There were no clean wins in their world. Just debts collected by other means.

***

Jun’s apartment sat three floors above a shuttered bakery that still smelled faintly of sugar and dust. He unlocked the door by touch—two turns left, one right—and stepped into the quiet.

The space was neat, almost surgical. No photos, no clutter. Everything had its place: keys on the counter, shoes aligned by the door, laptop on the small desk facing the window. The hum of the city came through the glass, softened by rain.

He hung his coat, then crossed to the table, where an ashtray sat beside a small burner phone—one of many. He lit a cigarette, not because he wanted it, but because smoke helped him think.

He exhaled toward the ceiling, watching the trail curl and break apart.

Cassian’s name pulsed in his head again, the same pace as the L train that ran a few blocks away. He wondered if the man even knew Lia was fighting again. Probably not. Cassian had buried himself long before Lia started clawing her way back into daylight.

Jun pulled the SIM card from the phone he’d used earlier, set it in the ashtray, and flicked ash onto it before lighting another match. The plastic softened, curled, and vanished in a curl of black smoke.

Every trace erased. Every loose thread burned.

He’d told himself this distance was control. That staying unseen meant staying safe. But tonight, distance felt like failure measured in inches.

He sat down at the desk and opened his laptop. The screen glow painted his face pale. A message blinked in from an encrypted account he didn’t recognize.

Subject: Timeline.

Body: You’re late. She moves tomorrow.

No signature. No threat. Just schedule.

He closed the laptop without replying.

That could mean anything—a new match, another setup, another debt trap disguised as opportunity.

He thought about calling Rafa, then decided against it. Rafa would say what he always did: She’s not your problem.

But she was. She had been from the moment Cassian told him to keep an eye on her, back when she still thought fighting was the fastest way out.

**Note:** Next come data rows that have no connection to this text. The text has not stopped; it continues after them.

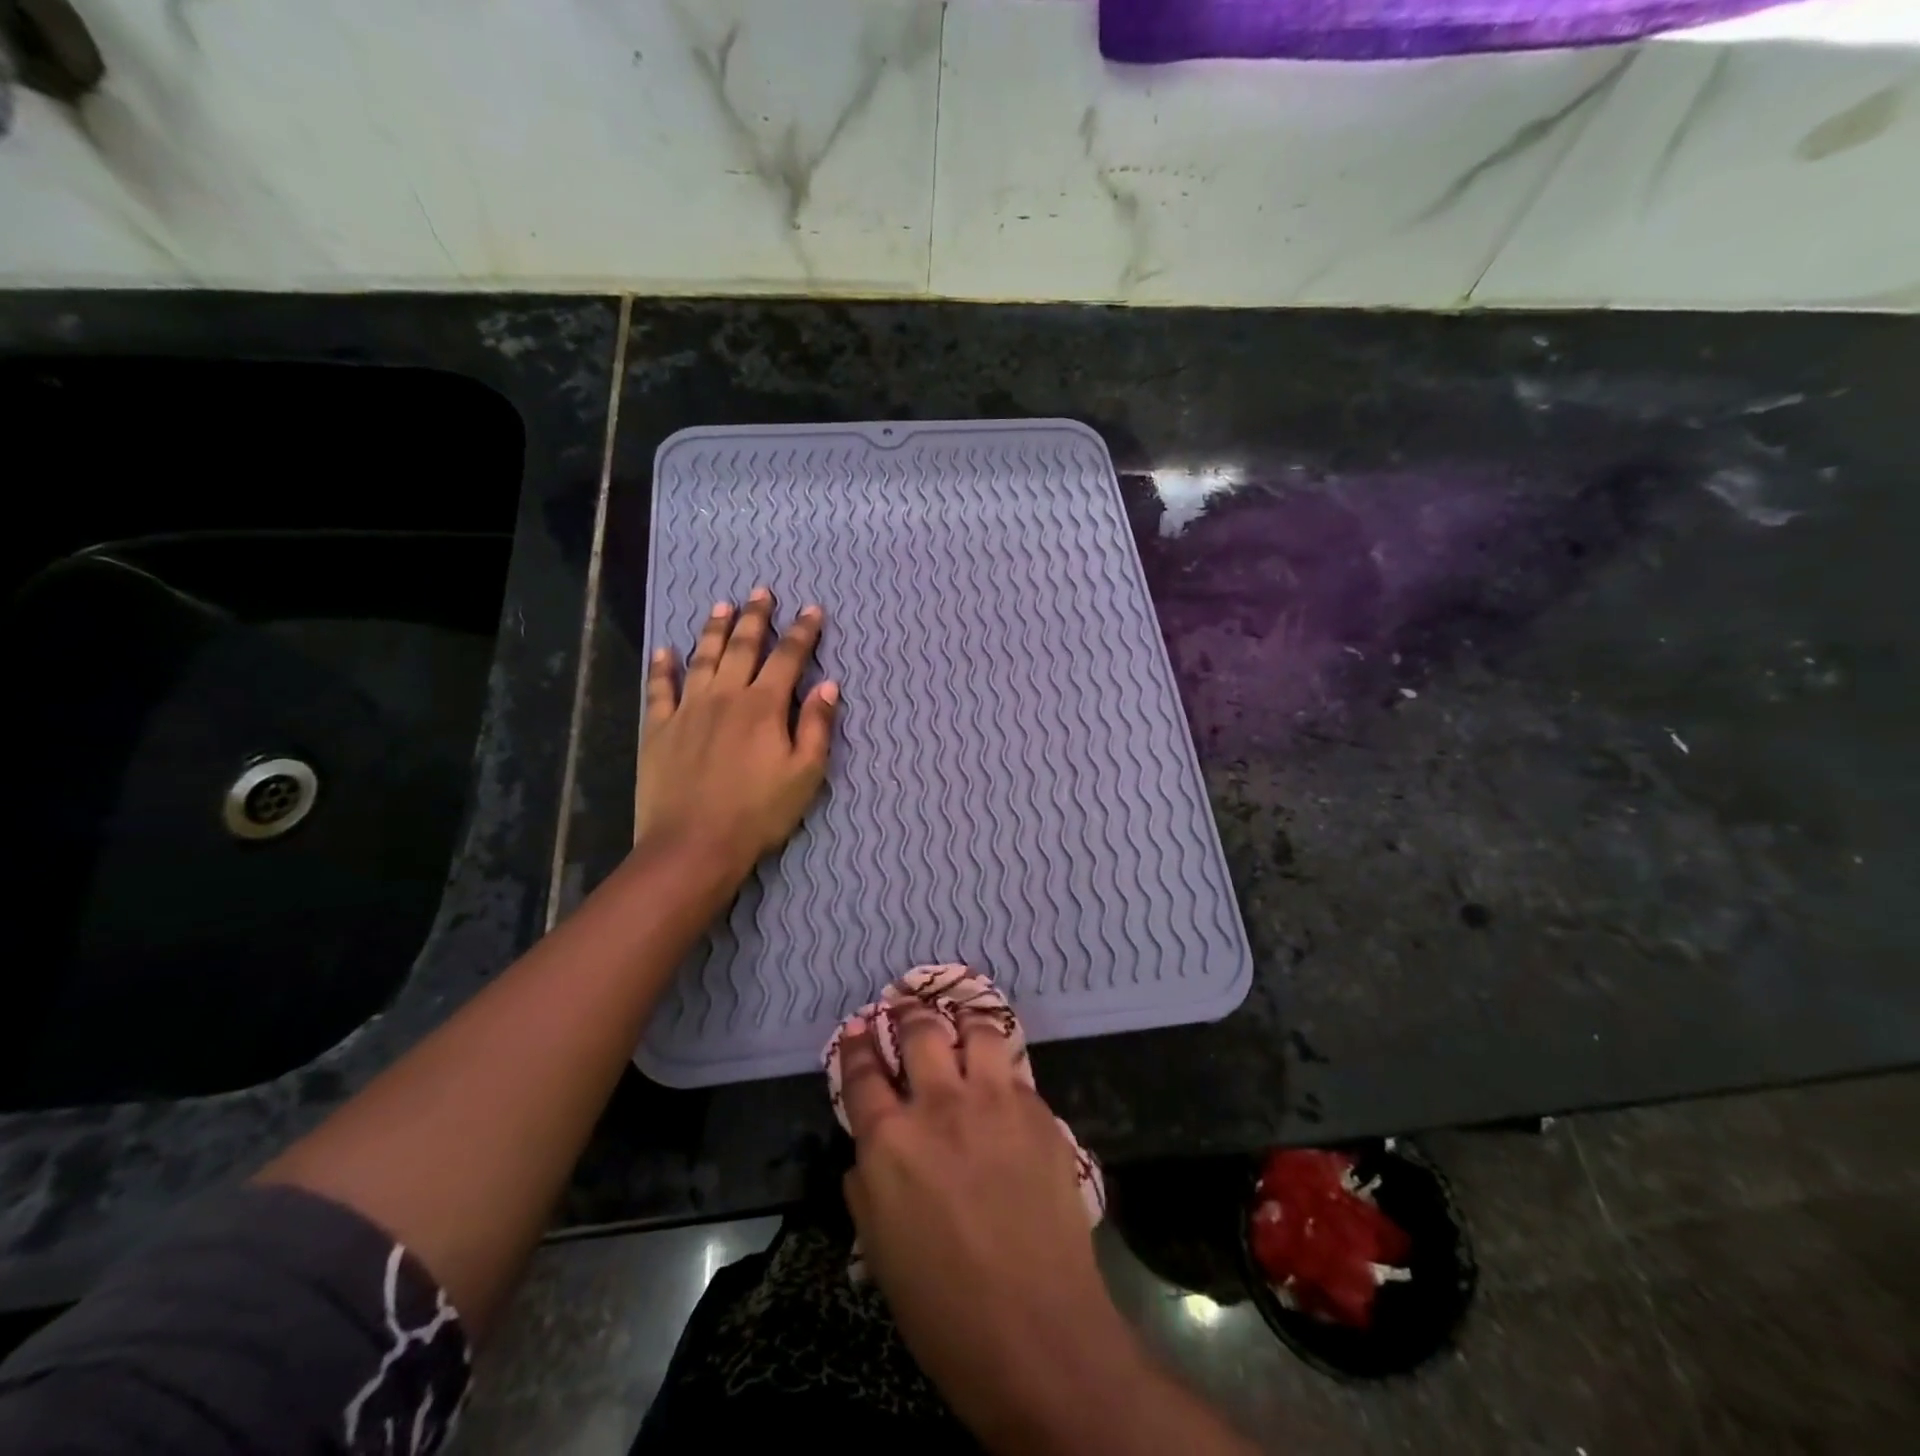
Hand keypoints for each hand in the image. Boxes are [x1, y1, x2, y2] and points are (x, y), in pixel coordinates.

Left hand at [636, 587, 836, 878]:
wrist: (694, 845)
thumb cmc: (759, 813)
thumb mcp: (805, 774)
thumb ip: (817, 726)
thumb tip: (829, 685)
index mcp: (763, 706)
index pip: (788, 658)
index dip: (802, 632)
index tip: (812, 610)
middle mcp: (725, 696)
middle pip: (742, 647)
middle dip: (755, 617)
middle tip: (761, 592)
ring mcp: (687, 710)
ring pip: (702, 658)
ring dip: (713, 629)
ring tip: (721, 605)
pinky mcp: (657, 729)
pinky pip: (659, 689)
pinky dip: (663, 667)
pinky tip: (666, 650)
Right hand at [838, 1004, 1143, 1449]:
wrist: (1037, 1331)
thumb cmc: (944, 1308)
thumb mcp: (880, 1250)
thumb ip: (867, 1187)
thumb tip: (869, 1152)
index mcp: (889, 1141)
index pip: (862, 1074)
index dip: (856, 1045)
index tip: (858, 1027)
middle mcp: (939, 1104)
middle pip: (920, 1031)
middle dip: (909, 1013)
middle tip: (907, 1006)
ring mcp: (993, 1101)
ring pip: (976, 1029)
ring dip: (963, 1021)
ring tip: (960, 1022)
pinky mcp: (1037, 1110)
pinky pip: (1015, 1070)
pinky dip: (1001, 1065)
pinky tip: (1001, 1079)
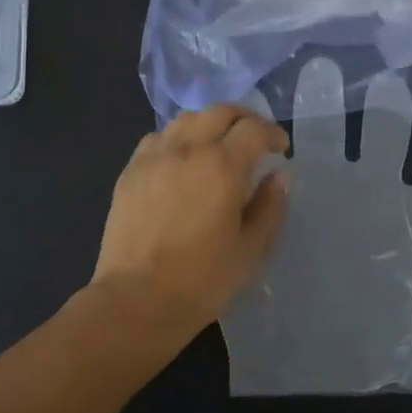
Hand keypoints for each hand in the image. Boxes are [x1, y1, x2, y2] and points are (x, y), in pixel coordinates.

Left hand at [94, 104, 290, 344]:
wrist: (137, 300)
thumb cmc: (203, 280)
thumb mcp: (252, 249)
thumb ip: (270, 206)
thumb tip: (280, 175)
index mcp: (222, 166)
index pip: (254, 129)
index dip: (273, 134)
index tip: (281, 149)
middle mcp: (187, 150)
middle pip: (219, 112)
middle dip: (244, 118)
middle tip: (255, 137)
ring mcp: (153, 158)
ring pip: (185, 119)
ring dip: (209, 123)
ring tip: (218, 143)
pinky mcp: (130, 172)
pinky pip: (157, 138)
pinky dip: (177, 138)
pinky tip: (181, 159)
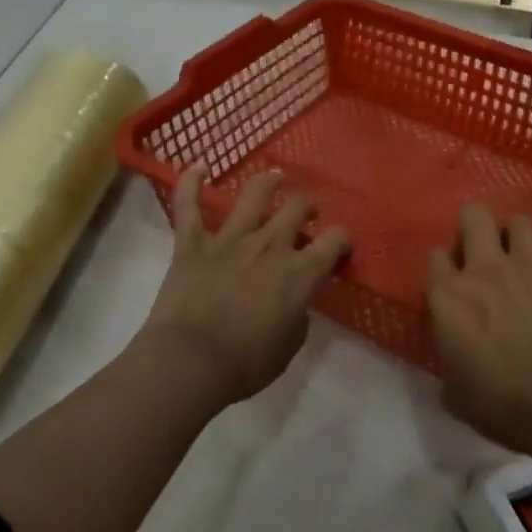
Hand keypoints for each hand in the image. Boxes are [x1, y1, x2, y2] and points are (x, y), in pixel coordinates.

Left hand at [139, 165, 350, 405]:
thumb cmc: (245, 364)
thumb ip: (297, 317)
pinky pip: (189, 206)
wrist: (190, 362)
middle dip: (306, 207)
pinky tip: (197, 167)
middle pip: (297, 208)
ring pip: (254, 195)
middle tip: (305, 214)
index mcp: (299, 273)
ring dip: (267, 182)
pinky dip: (190, 183)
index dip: (341, 239)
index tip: (339, 245)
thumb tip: (294, 303)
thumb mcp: (288, 348)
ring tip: (273, 178)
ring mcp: (230, 239)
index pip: (335, 241)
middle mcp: (270, 245)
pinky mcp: (192, 243)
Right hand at [427, 198, 531, 458]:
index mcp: (450, 296)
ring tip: (520, 245)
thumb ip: (448, 363)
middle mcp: (486, 269)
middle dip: (473, 224)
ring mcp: (531, 266)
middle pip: (474, 219)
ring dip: (518, 233)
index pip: (435, 260)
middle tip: (478, 245)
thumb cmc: (502, 405)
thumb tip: (453, 360)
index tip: (447, 280)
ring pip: (521, 223)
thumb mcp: (455, 393)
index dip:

The medal flashed in his memory—the one she always wore, tied around her wrist now like a promise she didn’t want to explain. He imagined her sitting somewhere small and cold, trying not to shake, the city’s noise pressing against the walls.

He whispered into the quiet, “You think this is about money. It never was.”

He wasn’t sure if he was warning her, or himself.

The lighter clicked again, and another match caught. He let it burn down almost to his fingers before dropping it into the tray.

Smoke curled upward, soft and grey.

For a moment, the flame’s afterglow lit the edge of the window, reflected faintly in the glass—a thin halo over the city skyline.

Then it faded, and the room went dark.